If I have this 400M rows table:
create table my_table
( id int,
filled tinyint,
content text not null
) engine=myisam
can I prevent the extra access of content (due to column type text) with:
select id,if(filled,content,'') from my_table
(filled is 0 or 1)?
Or if content can be null, would
select id,ifnull(content,'') from my_table
be better (still in term of performance since the null overhead would then occur)?
Your question is imprecise. Might a row have filled = 1
and content = 'some text'
?
If yes, then the IF(filled, content, '')
makes sense.
If no, then get rid of filled
and simply set content
to ''
. The cost of accessing an empty string for content
is tiny.
How big is content
typically? If is usually only hundreds of characters, the performance difference is small.
Don't use MyISAM, switch to InnoDB.
Do you have a lot of DELETEs
or UPDATEs
? If so, the .MYD file of MyISAM may be fragmented. This implies that content
may be scattered around the disk. If you have no updates or deletes, then content
is "right there", hence virtually free to access.
In contrast, InnoDB sometimes puts TEXT
and BLOB
"off-record".
But, which is better or worse? The off-record (in some situations) versus the fragmentation (in some situations).

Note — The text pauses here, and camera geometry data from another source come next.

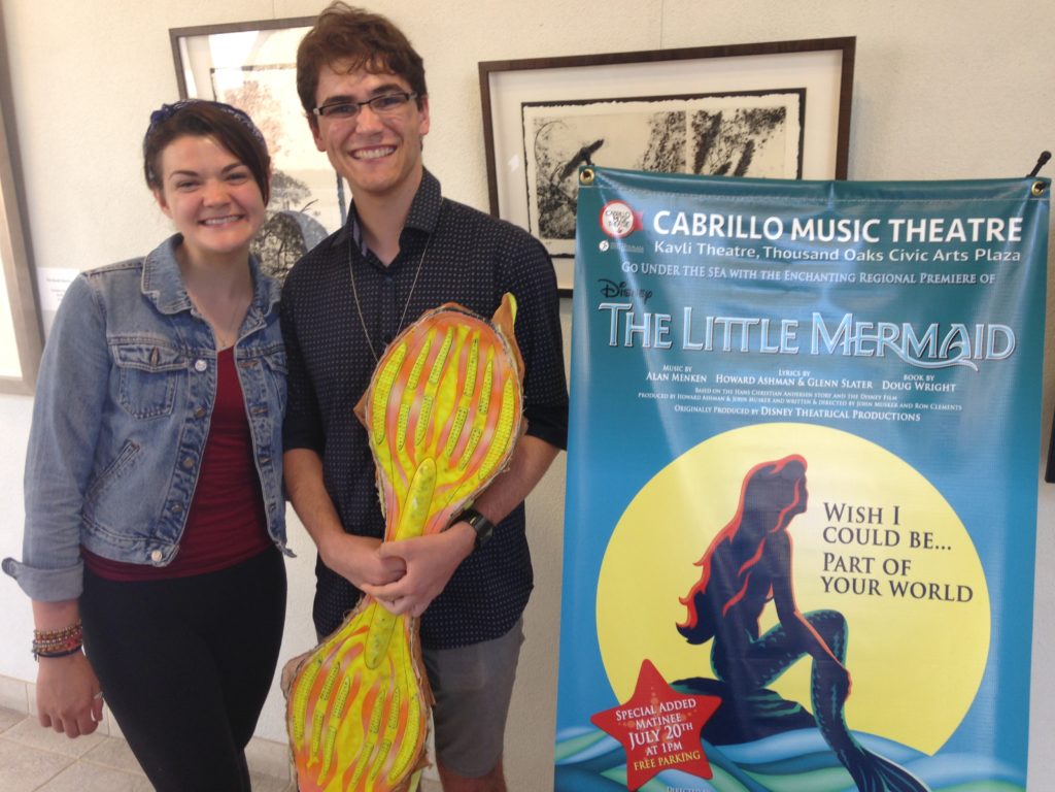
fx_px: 1006
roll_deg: +1.6
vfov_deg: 42.9
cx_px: 528
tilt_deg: -13.8
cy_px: 396
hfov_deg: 55.4
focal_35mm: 33
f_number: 2.4
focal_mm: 4.12
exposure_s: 1/20
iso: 50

Are you fetching just one row? Or lots of such rows? This is another area where MyISAM and InnoDB are implemented quite differently. MyISAM needs to step over content
to get to the "next" row. (I won't go into a lengthy discussion of where the "next" row is likely to be.)

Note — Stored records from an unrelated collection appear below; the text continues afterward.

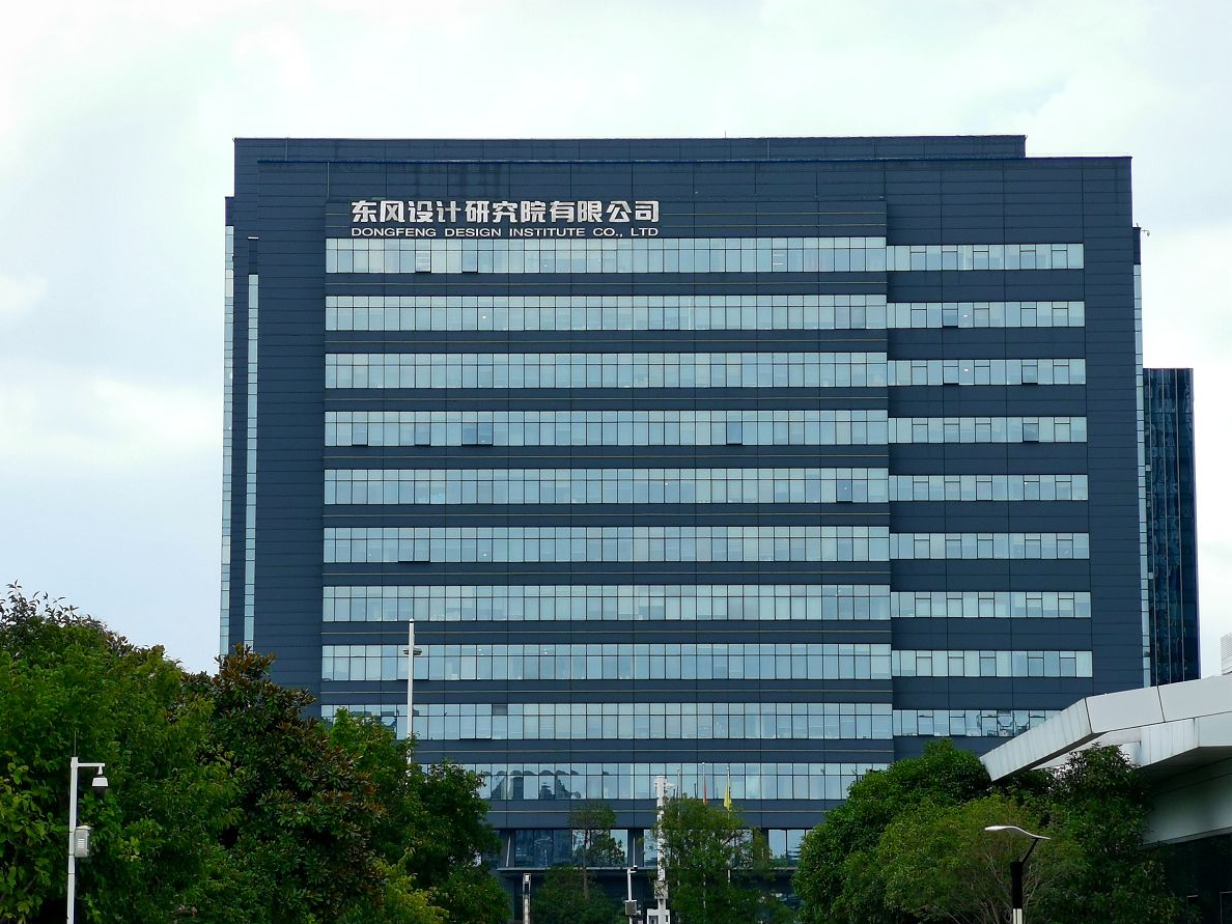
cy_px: 459
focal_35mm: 98
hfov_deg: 20.0
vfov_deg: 15.1
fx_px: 3488
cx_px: 613
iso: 50
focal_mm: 7.48
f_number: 2.4
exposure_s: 1/984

Bottom line: Don't worry about optimizing, but do change to InnoDB (for a lot of reasons).
Where is the "next" row likely to be?
MyISAM... Rows are added to the .MYD in the order of inserts. But, after updates or deletes, new/changed rows tend to fill in the gaps first, leaving appending to the file as a last resort.
InnoDB... Rows are in a B+Tree ordered by the PRIMARY KEY
. The BTree is blocked with 16KB blocks. You have a TEXT
column, so it gets more complex...
For "small" TEXT columns, several rows will fit into 16KB. If, say, content
is 1KB strings, up to about 15 rows will be put in a block. If they are much bigger, then content
will be stored "off-record".
The rows in a block are essentially all equidistant from each other. (The big effort is loading the block into cache and locating the block.)
The "next" (or "previous") block is just a disk access away -- see the "+" in "B+Tree".
When a block overflows, it is "split" into two blocks, some rows go into each. The new block is allocated somewhere, rarely adjacent.
With SSDs, all blocks are "equidistant" from each other. With HDD, rotational delays and arm motion complicate the timing of which block might be "closer" than some other block.